Der Oberinspektor suchte etwas enttäuscht nach einem Zugang zum Kellerraum oder zum Dach, und als er nichts dergleichen fand, begann er mißtrauisch zu werden. Vielleicht hatte man ihn doch nur hierhergelockt, um . . .

Ein leises Schnaufen Hannibals ließ ihn herumfahren, und im Nu verlöschte seine Laterne. Aber es blieb alles still. Nur der Hund zog durch die irgendwo angepreßte Nase die Luft ein und begann dann lebhaft zu scharren.

Murphy ließ den Lichtkegel über die Schwelle spielen, die Hannibal so angelegentlich beschäftigte, und einige Augenblicke später steckte er seinen Arm in die freigelegte Öffnung. Der Gegenstand, den er zunächst zu fassen bekam, war überraschend schwer, und als er ihn endlich draußen hatte, glitt er ihm aus der Hand und verursachte ein dumpfes Poltern. Der Oberinspektor griff vorsichtig nochmals in die Höhlung, aber außer einem Messer konnte er nichts mehr aufstöbern.

Er brachte seinen Fund zum Tisch, um sich ihn genauer zu besehen. Das unförmige Ding war ein zolldicker Gummihandschuh, der an der Innenfläche mit dreieckig gestellten messerscharfen Schneiden besetzt war und am Handgelenk einen Riemen durchgezogen hatte. Das Messer war ein primitives fremdländisches Fabrikat, und Murphy legte es nach kurzer Prüfung wieder beiseite, um sich von neuem mit dem weit interessanteren anderen Gegenstand zu beschäftigen.

Er war so in Aufregung geraten, daß er sich den Schweiß von der Stirn wischen mußte, und seine Augen funkelten vor Eifer. »Teufel, Teufel«, murmelte er strahlend. »Also, das sollte es wohl sein. – Die Pranke des Panthers . . .«

Hannibal schoß mit einem wuterstickten Laut gegen das Fenster, und der Oberinspektor lag bereits auf dem Boden, als mit dem Knall die Kugel durch Holz und Glas splitterte und gegenüber dem Tisch in die Mauer einschlug.

In der nächsten Sekunde schon fiel draußen ein zweiter Schuß, aber dieser schien irgendwo fehlgegangen zu sein.

Spang glaubte seinem Vorgesetzten von den Schüssen im Ort berichten zu müssen, als dieser sich mit einem schweren Paket, das er in sein riesiges Taschentuch eingeschlagen hatte, endlich bei ihm einstellte.

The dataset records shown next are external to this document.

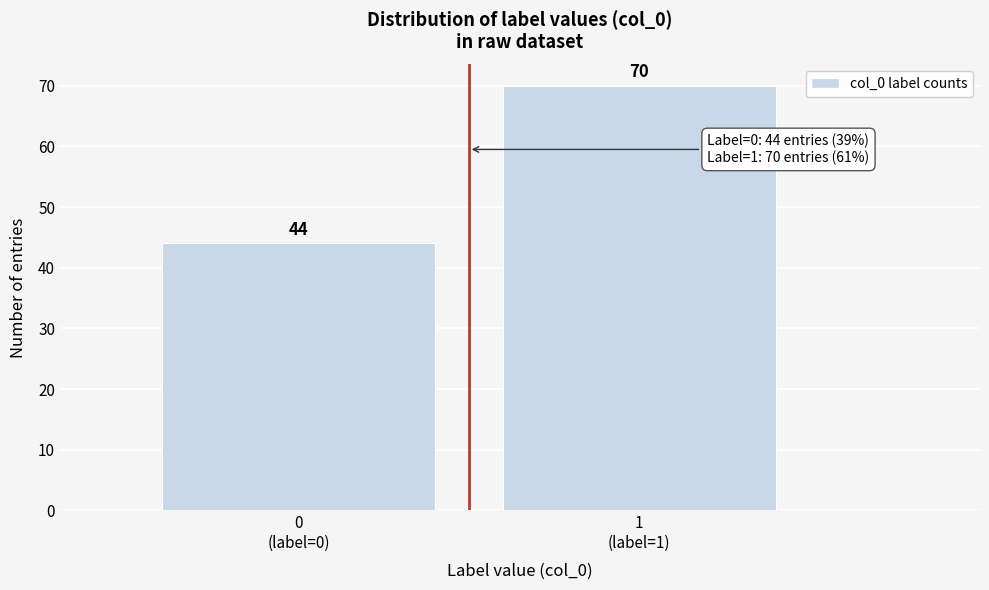

Reading left to right, transcribe all the data shown in this chart.

44	70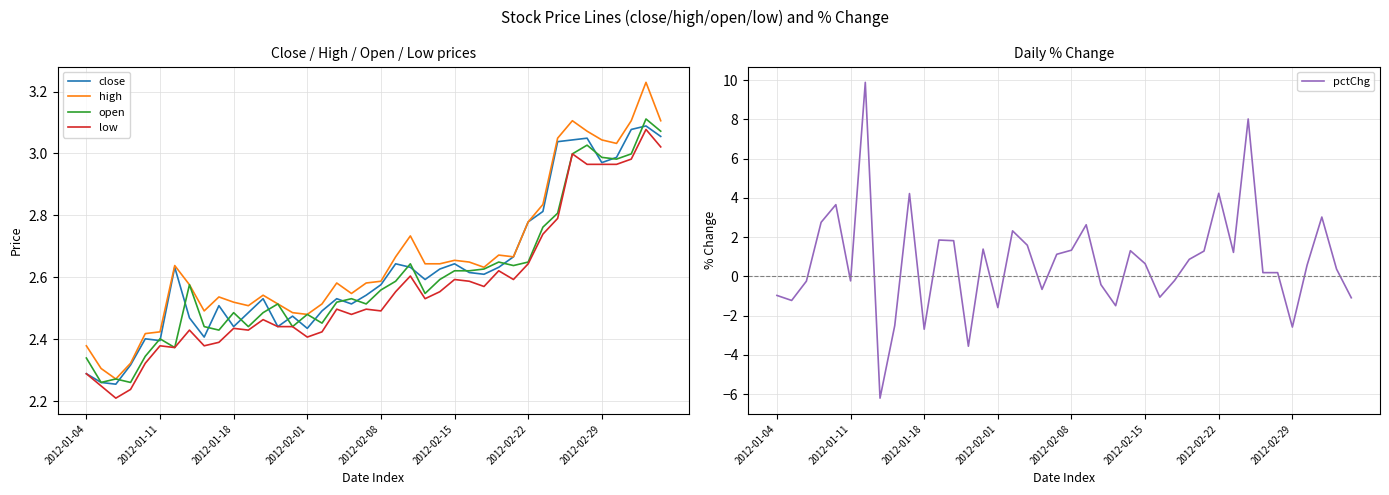

Is the value of pctChg at 8 greater than the value of open at 26?

No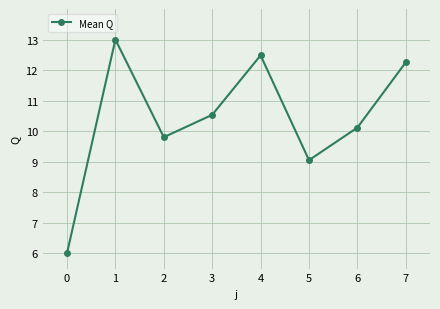

Reading left to right, list all the values displayed in this chart.

0=6.0	1=13.0	2=9.8	3=10.5	4=12.5	5=9.1	6=10.1	7=12.3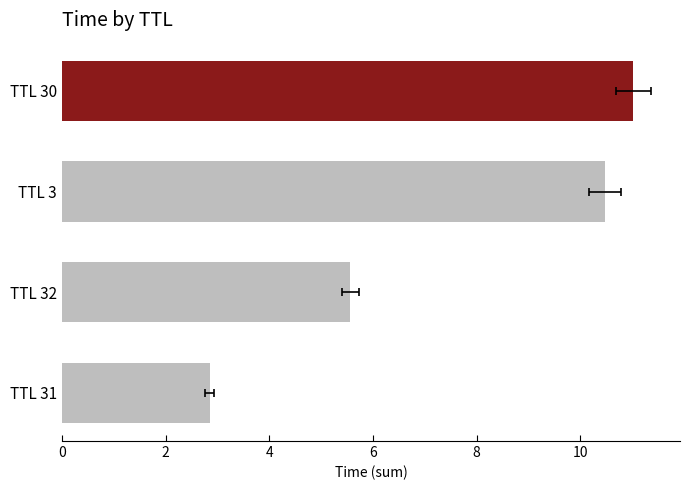

What is the value of the 1st bar from the left?

11.0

»Die Schüsse kamen aus der Richtung, in die Sie gegangen waren, Sir«, erklärte er eifrig. »Und der zweite wurde aus der gleichen Waffe abgegeben wie vorhin oben in der Mulde. Ich konnte das ganz genau unterscheiden. Der erste Schuß aber war aus einem großkalibrigen Amerikaner.«

»Spang«, sagte der nachdenkliche Murphy trocken, »werden Sie mir nicht am Ende größenwahnsinnig, weil Sie vorhin einmal in Ihrem Leben ein bißchen Pulver gerochen haben. Das könnte mir so fehlen. Sie und Schießsachverständiger! Wahrscheinlich hat man in der Bucht ein paar Raketen abgebrannt, und Sie haben gleich die Hosen vollbekommen. – Weiß der liebe Himmel, wie das mit Ihrer Einfalt noch enden wird.«

Der Sergeant schwieg, denn er wußte es auch nicht.

Auf jeden Fall bekam er in der Nähe des »Tanzenden Delphin« noch eine Standrede zu hören.

»Es kann sein, daß Sie mich in den nächsten Tagen nicht zu sehen bekommen«, sagte Murphy, »denn ich glaube, ich werde eine Menge zu tun haben. Mir geht es leider nicht so gut, daß ich mich wie Sie ausfaulenzen und mästen könnte. Aber wenn Sie sich unterstehen, sich von Ihrem ›Tanzenden Delphin‹ auch nur zwanzig Schritte wegzurühren, so holt Sie der Teufel. – Sagen Sie den Leuten, wenn diese neugierig sein sollten, daß man Sie aus einer Anstalt für Schwachsinnige zur Erholung hierhergeschickt hat. Das wird Ihnen jeder glauben. Und wenn ich Ihnen die zweitausend Pfund geben sollte . . .«

Der Oberinspektor vollendete nicht, denn er wollte sich die Sache erst überlegen.